To actually debug the code in kernel space, there are tools which I have never used, such as kgdb. What I do myself usually is a mixture of printks and binary search. That is, if the crash is so severe that the kernel oops is not shown at all. First, I put printk (possibly with a delay after) in different places to see which parts of the code are reached before the oops. tail -f /var/log/messages comes in handy. Then, I do binary search; disable half of the code to see if the crash occurs. If not, possibly the problem is in the second half. If it occurs, surely the problem is in the first half. Repeat!
The ultimate way of writing a bug-free kernel module is to write code that doesn't have bugs in the first place. Of course, this is rarely possible, but if you write clean and undefined-behavior-free C code and write very concise functions whose correctness is obvious and you pay attention to the boundaries of arrays, it's not that hard.
I am trying to understand if we can add our page fault handlers / exception handlers in kernel / user mode and handle the fault we induced before giving the control back to the kernel.
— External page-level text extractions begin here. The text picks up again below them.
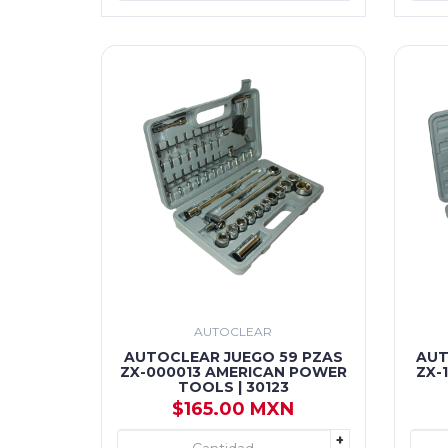
AUTOCLEAR
AUTOCLEAR JUEGO 59 PZAS
AUT
ZX-000013 AMERICAN POWER
ZX-
TOOLS | 30123
$165.00 MXN
+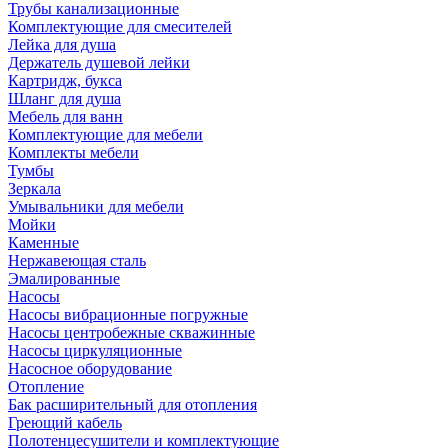
Трубы канализационные
Комплектующие для смесителей
Лейка для душа
Держатель душевой лейки
Картридж, букса
Шланг для душа
Мебель для ванн
Комплектующие для мебели
Комплекты мебели
Тумбы
Зеркала
Умывальники для мебели
Мойки
Каменные
Нержавеющая сталь
Эмалированные
Насосы
Насосы вибрационные погружные
Насосы центробежные скважинные
Насосы циркуляционные
Насосное оборудование
Отопление
Бак расширительный для отопления
Греющий кабель
Полотенцесушители и комплектующие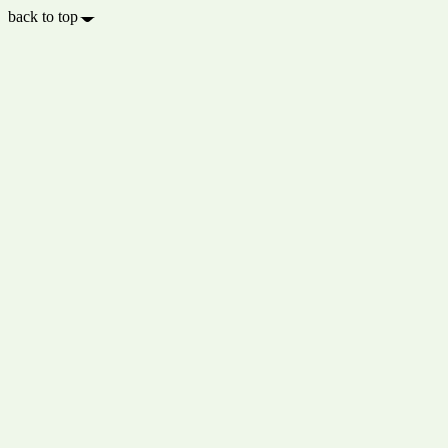
back to top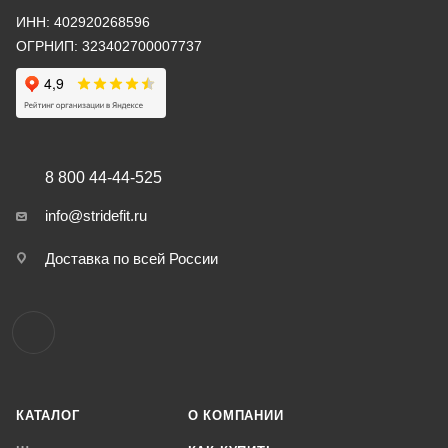
ИНН: 402920268596
ОГРНИП: 323402700007737
8 800 44-44-525
info@stridefit.ru
Доставка по всей России
КАТАЛОГ
О КОМПАНИИ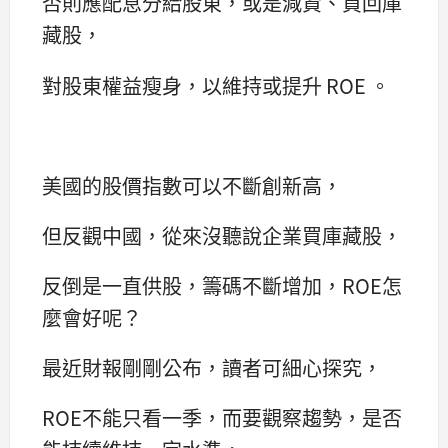
否則應配息分給股東，或是減資、買回庫
藏股，
對股東權益瘦身，以維持或提升 ROE 。
美國的股價指數可以不斷創新高，
但反觀中國，從來沒聽說企業買庫藏股，
反倒是一直供股，籌碼不斷增加，ROE怎
麼會好呢？
最近財報剛剛公布，讀者可細心探究，
ROE不能只看一季，而要觀察趨勢，是否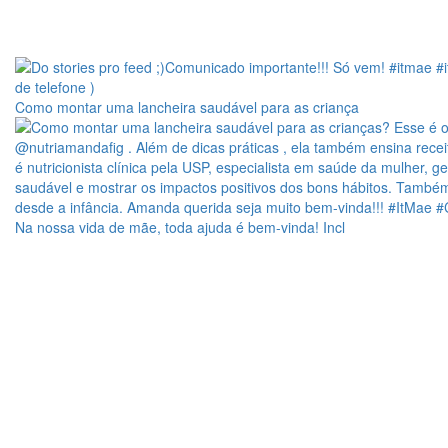
Como montar uma lancheira saudável para as criança
Na nossa vida de mãe, toda ajuda é bem-vinda! Incl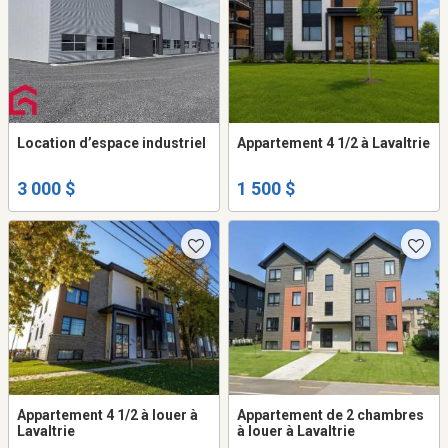
Location d’espace industriel
Appartement 4 1/2 à Lavaltrie
3 000 $
1 500 $
Appartement 4 1/2 à louer à
Appartement de 2 chambres
Lavaltrie
à louer à Lavaltrie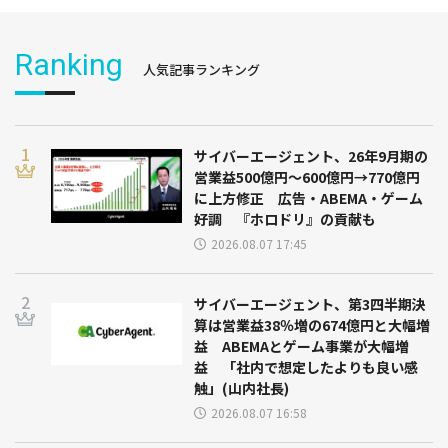
Ranking
人気記事ランキング
サイバーエージェント、26年9月期の
営業益500億円～600億円→770億円
に上方修正 広告・ABEMA・ゲーム
好調 『ホロドリ』の貢献も
2026.08.07 17:45
サイバーエージェント、第3四半期決
算は営業益38％増の674億円と大幅増
益 ABEMAとゲーム事業が大幅増
益 「社内で想定したよりも良い感
触」(山内社長)
2026.08.07 16:58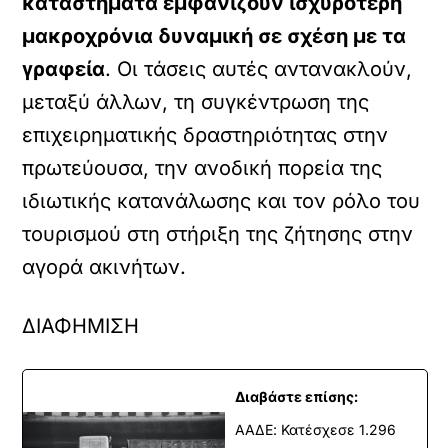
καταστήματα εμφανίζουν ισχυρότερη
μακροχρόνια δυναμική σε σχέση με τα
γραφεία
. Οι τάσεις αυτές αντανακλούν,
μεταξύ άλλων, τη συγκέντρωση της
επιχειρηματικής δραστηριότητας στην
πρωτεύουσα, την ανοδική πορεία της
ιδιωτικής κατανάλωσης και τον ρόλο του
τουρισμού στη στήριξη της ζήτησης στην
αγορά ακινήτων.
ΔΙΑΦΗΜΙΣΗ
Διαβάστε επίσης:
ΑΑΔΕ: Κατέσχεσε 1.296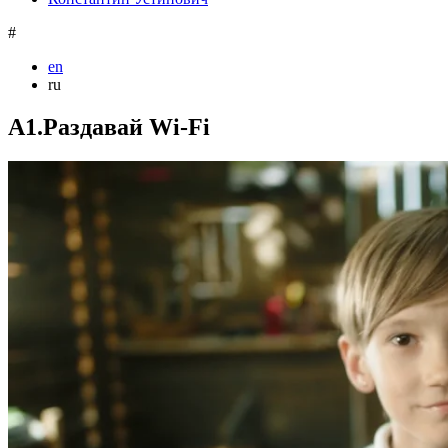
#
en
ru
A1.Раздавай Wi-Fi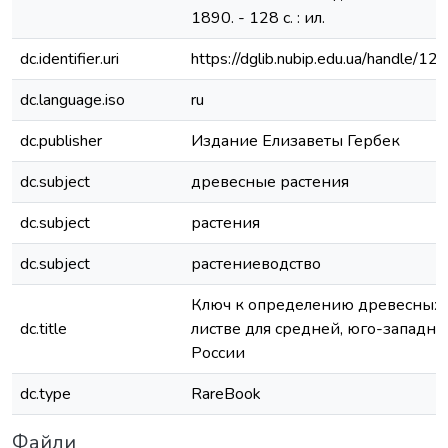
1890. - 128 с. : ил.
dc.identifier.uri
https://dglib.nubip.edu.ua/handle/
dc.language.iso
ru
dc.publisher
Издание Елизаветы Гербек
dc.subject
древесные растения
dc.subject
растения
dc.subject
растениеводство
Ключ к определению древесных 
dc.title
листве для средней, юго-западно
России
dc.type
RareBook
Файли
The task here will be not modifying the existing kernel code (do_page_fault fn) but add a user defined handler which will be looked up when a page fault or and exception is triggered
One could find tools like "kprobe" which provide hooks at instruction, but looks like this will not serve my purpose.
Will be great if somebody can help me understand this or point to good references.
From user space, you can define a signal handler for SIGSEGV, so your own function will be invoked whenever an invalid memory access is made. When combined with mprotect(), this lets a program manage its own virtual memory, all from user-space.
However, I get the impression that you're looking for a way to intercept all page faults (major, minor, and invalid) and invoke an arbitrary kernel function in response. I don't know a clean way to do this. When I needed this functionality in my own research projects, I ended up adding code to do_page_fault(). It works fine for me, but it's a hack. I would be very interested if someone knew of a clean way to do this (i.e., that could be used by a module on a vanilla kernel).
If you don't won't to change the way kernel handles these fault and just add yours before, then kprobes will server your purpose. They are a little difficult to handle, because you get arguments of probed functions in structure containing registers and on stack and you have to know, where exactly did compiler put each of them. BUT, if you need it for specific functions (known during creation of probes), then you can use jprobes (here is a nice example on how to use both), which require functions for probing with exactly same arguments as probed one (so no mangling in registers/stack).
You can dynamically load a kernel module and install jprobes on chosen functions without having to modify your kernel.
You want can install a user-level pager with gnu libsegsev. I haven't used it, but it seems to be just what you are looking for.
I do not think it would be possible - first of all, the page fault handler is a complex function which need direct access to virtual memory subsystem structures.
Secondly, imagine it would not be an issue, yet in order to write a page fault handler in user space you should be able to capture a fault which is by default a force transfer to kernel space, so at least you should prevent this to happen.
To this end you would need a supervisor to keep track of all memory access, but you cannot guarantee that supervisor code was already mapped and present in memory.